** Opening Data to examine block **

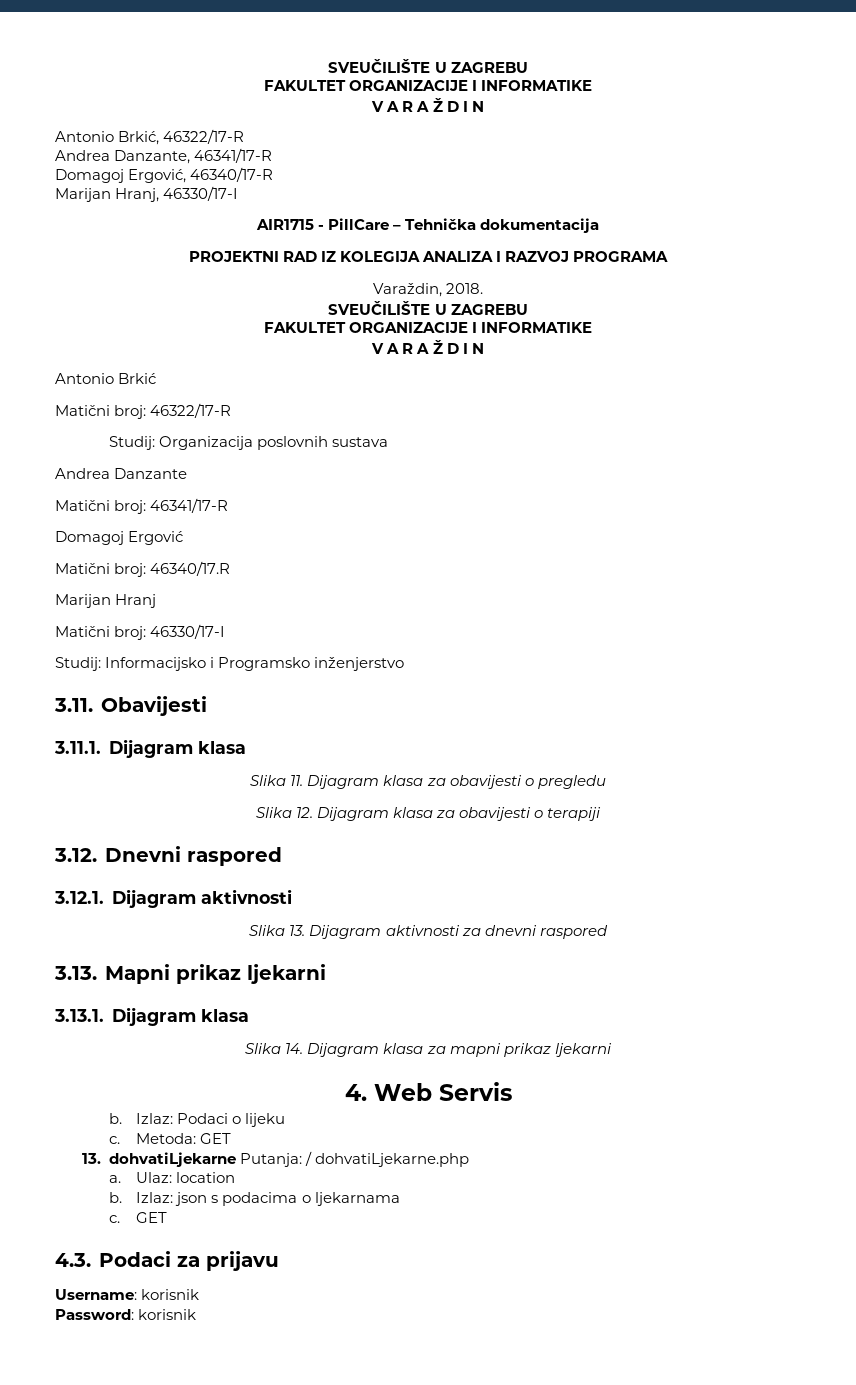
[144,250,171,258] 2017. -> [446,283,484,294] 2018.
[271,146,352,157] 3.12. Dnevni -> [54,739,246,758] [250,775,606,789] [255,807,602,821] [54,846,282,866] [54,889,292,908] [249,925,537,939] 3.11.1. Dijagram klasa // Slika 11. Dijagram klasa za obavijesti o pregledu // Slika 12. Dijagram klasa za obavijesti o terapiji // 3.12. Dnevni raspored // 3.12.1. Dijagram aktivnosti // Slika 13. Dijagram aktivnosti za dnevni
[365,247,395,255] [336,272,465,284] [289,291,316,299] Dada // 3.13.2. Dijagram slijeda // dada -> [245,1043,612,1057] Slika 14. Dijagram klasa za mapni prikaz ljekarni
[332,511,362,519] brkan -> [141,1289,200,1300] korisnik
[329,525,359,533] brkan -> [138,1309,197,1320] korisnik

** Closing Data to examine block **

> **Exercise directions**: The answer consists of the line holding "[271,146,352,157] 3.12. Dnevni" and every line after it up to the end of the records, word for word.

> **Answer box**:
[271,146,352,157] 3.12. Dnevni -> [54,739,246,758] [250,775,606,789] [255,807,602,821] [54,846,282,866] [54,889,292,908] [249,925,537,939] 3.11.1. Dijagram klasa // Slika 11. Dijagram klasa za obavijesti o pregledu // Slika 12. Dijagram klasa za obavijesti o terapiji // 3.12. Dnevni raspored // 3.12.1. Dijagram aktivnosti // Slika 13. Dijagram aktivnosti za dnevni
[365,247,395,255] [336,272,465,284] [289,291,316,299] Dada // 3.13.2. Dijagram slijeda // dada -> [245,1043,612,1057] Slika 14. Dijagram klasa za mapni prikaz ljekarni
[332,511,362,519] brkan -> [141,1289,200,1300] korisnik
[329,525,359,533] brkan -> [138,1309,197,1320] korisnik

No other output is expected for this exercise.